GHC generates poor code for repeated uses of min/max
Consider the following module, which intends to implement a branchless ray-AABB intersection test:
module SimpleGeom where
data Vec3 = Vec3
{-# UNPACK #-} !Double
{-# UNPACK #-} !Double
{-# UNPACK #-} !Double
data Ray = Ray !Vec3 !Vec3 !Vec3
data AABB = AABB !Vec3 !Vec3
testRayAABBIntersection :: Ray -> AABB -> Bool
testRayAABBIntersection (Ray (Vec3 ox oy oz) _ (Vec3 invDx invDy invDz))
(AABB (Vec3 minX minY minZ) (Vec3 maxX maxY maxZ)) =
let tx1 = (minX - ox) * invDx
tx2 = (maxX - ox) * invDx
ty1 = (minY - oy) * invDy
ty2 = (maxY - oy) * invDy
tz1 = (minZ - oz) * invDz
tz2 = (maxZ - oz) * invDz
tmin = min tx1 tx2 `max` min ty1 ty2 `max` min tz1 tz2
tmax = max tx1 tx2 `min` max ty1 ty2 `min` max tz1 tz2
in tmax >= max 0 tmin
Everything is strict primitive operations, so GHC should generate very simple, fast code, right?

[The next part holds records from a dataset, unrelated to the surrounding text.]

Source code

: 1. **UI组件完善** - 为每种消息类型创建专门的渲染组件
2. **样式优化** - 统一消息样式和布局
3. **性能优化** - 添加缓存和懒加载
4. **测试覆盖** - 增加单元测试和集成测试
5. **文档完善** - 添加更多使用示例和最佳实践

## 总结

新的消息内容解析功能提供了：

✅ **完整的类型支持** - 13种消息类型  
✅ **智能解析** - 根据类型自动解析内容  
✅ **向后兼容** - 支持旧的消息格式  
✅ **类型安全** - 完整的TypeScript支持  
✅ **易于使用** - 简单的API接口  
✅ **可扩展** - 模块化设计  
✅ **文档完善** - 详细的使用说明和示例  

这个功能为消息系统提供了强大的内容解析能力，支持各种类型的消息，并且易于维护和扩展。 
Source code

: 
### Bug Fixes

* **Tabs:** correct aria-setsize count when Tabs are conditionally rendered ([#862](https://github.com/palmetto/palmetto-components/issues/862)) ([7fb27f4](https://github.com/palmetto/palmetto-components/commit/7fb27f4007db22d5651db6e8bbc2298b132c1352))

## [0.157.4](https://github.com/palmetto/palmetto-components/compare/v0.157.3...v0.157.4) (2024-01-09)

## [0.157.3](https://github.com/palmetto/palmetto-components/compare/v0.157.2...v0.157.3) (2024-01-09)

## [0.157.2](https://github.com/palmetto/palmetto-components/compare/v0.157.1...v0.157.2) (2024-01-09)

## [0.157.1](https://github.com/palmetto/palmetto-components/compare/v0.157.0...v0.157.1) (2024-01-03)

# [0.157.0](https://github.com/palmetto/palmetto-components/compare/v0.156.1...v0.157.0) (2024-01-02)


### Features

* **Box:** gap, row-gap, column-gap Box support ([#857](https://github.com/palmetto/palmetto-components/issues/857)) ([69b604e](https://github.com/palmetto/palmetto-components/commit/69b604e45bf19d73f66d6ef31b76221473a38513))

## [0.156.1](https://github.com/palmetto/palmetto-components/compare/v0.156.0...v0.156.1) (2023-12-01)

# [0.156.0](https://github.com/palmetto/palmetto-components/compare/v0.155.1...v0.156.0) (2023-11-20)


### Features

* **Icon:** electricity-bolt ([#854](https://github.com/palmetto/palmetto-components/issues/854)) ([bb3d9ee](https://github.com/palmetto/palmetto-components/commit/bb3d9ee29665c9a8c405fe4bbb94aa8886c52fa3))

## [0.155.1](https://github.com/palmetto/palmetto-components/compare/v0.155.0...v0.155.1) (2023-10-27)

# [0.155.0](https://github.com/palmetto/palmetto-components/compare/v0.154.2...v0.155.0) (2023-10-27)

But upon compiling with ghc -O -ddump-simpl -ddump-to-file SimpleGeom, I found a mess of nested local lambdas and similar performance-killing expression forms. (See the attached output file.)
There are two possible issues I can see here.
- GHC is trying to expand out all of the branches recursively (I would presume via case-of-cases transformation), which is a bad idea in this instance compared to just performing the cases sequentially and storing their results.
- GHC is generating branches for floating-point min/max. Instruction sets like SSE2 include non-branching floating-point min/max instructions, which is exactly what this algorithm was designed to exploit, but GHC does not generate code that could take advantage of these instructions.
Trac metadata
| Trac field | Value |
|---|---|
| Version | 7.8.2 |
| Type | Bug |
| TypeOfFailure | OtherFailure |
| Priority | normal |
| Resolution | Unresolved |
| Component | Compiler |
| Test case | |
| Differential revisions | |
| BlockedBy | |
| Related | |
| Blocking | |
| CC | |
| Operating system | Windows |
| Architecture |